HIGHER TAXES AND GOVERNMENT SERVICES


Given the recent attention to “millionaire’s tax” proposals, I have been asked about higher tax rates on high-income individuals. Whether I support paying higher taxes depends on whether government is spending those tax revenues wisely.

We have many unmet societal needs for which increased government spending could be helpful. In fact, we spend too little on public transportation, supportive housing for people ready to leave homeless shelters, but not ready to pay for market-rate housing, and cutting-edge medical diagnostic tests.

When government taxes us to address unmet needs cost-efficiently, then I should pay my fair share to meeting those needs. However, I see far too many cases in which taxes are effectively transferring income from higher-paid individuals who are creating jobs and livelihoods for other people to high-paid government employees trapped in extremely inefficient, poor-quality government-run systems.

I do not bash unionized government employees or civil servants protected by laws and regulations. They did not unilaterally put themselves into dysfunctional systems and structures, and they often can be change agents for improvement. Typically, elected or appointed leaders created collective bargaining agreements that trap individuals into jobs not designed optimally to deliver services. These same leaders set spending priorities that deny these unionized or civil service employees the ability to do their jobs, or make decisions that improve a government’s financial position in the short term, but create huge problems for their successors.

Our human service delivery systems work in spite of dysfunctional government practices and regulations. Having spent significant time the last several months with people in the not-for-profit human services sector, I have seen people performing heroically to help others, while being dragged down by complex, misdirected, and costly government processes. I have particularly noticed that a non-profit that deals with a homeless person who has mental health, addiction, and chronic disease problems, which is a frequent occurrence, is dealing with multiple and unconnected government-mandated software systems and processes. Why the U.S. Department of Housing and Urban Development and state departments of mental health, addiction, and social services cannot have a single view of the person they are serving is beyond me.

Elderly individuals reside in very expensive nursing homes instead of being placed in their own homes or in less staff-intensive group home settings. I am told that government employees and managers resist this alternative because it means fewer jobs for them. While remote care alternatives may have been inferior a generation ago, the right remote care alternative, combined with a less staff-intensive group home, is probably better for many elderly individuals.

Government works best when it sets ambitious goals which reflect the popular will and when it regulates the outer boundaries of acceptable behavior by individuals or organizations. It works most poorly when it attempts to micromanage the private sector, or takes over operation of a function itself. It is particularly dysfunctional in an area like medical payment systems, because medical science is moving far faster than government processes can react.

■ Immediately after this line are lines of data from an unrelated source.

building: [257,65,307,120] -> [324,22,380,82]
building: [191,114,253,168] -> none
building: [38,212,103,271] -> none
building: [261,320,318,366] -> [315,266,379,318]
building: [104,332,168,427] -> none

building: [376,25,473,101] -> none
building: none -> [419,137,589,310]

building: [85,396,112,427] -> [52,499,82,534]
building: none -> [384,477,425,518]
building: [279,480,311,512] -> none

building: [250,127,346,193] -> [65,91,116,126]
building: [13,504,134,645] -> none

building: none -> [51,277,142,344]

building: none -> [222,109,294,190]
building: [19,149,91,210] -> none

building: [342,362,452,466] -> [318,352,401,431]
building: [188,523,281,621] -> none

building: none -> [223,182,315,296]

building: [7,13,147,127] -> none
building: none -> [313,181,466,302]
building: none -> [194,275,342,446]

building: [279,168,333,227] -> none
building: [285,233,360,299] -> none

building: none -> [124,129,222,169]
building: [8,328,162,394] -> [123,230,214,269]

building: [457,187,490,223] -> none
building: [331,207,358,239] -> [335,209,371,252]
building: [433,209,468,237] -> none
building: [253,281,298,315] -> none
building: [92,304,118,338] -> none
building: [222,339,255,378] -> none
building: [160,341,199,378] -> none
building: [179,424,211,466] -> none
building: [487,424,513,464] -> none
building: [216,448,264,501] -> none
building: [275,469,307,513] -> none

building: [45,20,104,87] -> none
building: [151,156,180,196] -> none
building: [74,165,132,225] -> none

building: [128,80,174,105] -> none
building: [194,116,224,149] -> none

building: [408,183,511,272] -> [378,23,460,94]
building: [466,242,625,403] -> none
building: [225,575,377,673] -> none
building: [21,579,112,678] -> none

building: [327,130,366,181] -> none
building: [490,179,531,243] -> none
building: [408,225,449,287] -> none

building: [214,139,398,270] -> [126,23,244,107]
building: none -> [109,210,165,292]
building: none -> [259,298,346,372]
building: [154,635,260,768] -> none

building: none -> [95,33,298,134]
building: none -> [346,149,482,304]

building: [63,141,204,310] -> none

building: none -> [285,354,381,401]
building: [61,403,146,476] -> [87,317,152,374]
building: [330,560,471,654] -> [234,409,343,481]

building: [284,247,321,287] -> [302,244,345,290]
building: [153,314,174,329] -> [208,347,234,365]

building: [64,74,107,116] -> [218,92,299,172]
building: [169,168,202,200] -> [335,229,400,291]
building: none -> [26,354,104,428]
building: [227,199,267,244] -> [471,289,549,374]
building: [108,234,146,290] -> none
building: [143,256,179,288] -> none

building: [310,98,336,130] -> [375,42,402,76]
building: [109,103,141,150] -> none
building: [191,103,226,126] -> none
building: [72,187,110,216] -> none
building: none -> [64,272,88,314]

For example, the disease classification system on which our Medicare and Medicaid reimbursement systems are based is fundamentally 34 years old. This system, called the ICD9 system (which stands for the 9th revision of the international disease classification system), was implemented in 1975. While there have been many modifications and additions to it since then, it is not scheduled for fundamental overhaul until the ICD10 system comes into place in 2014.

During the last 34 years, many highly-effective diagnostic tests have been introduced, but their acceptance by CMS, the government body that manages Medicare and Medicaid, takes years, if acceptance happens at all.

Government employees are not incompetent or uncaring. Their slowness of reaction results from the need to follow rigorous processes to insure “fairness” and ample opportunity for public comment. While those are laudable goals, they do not allow for fast response to new learning’s about medicine.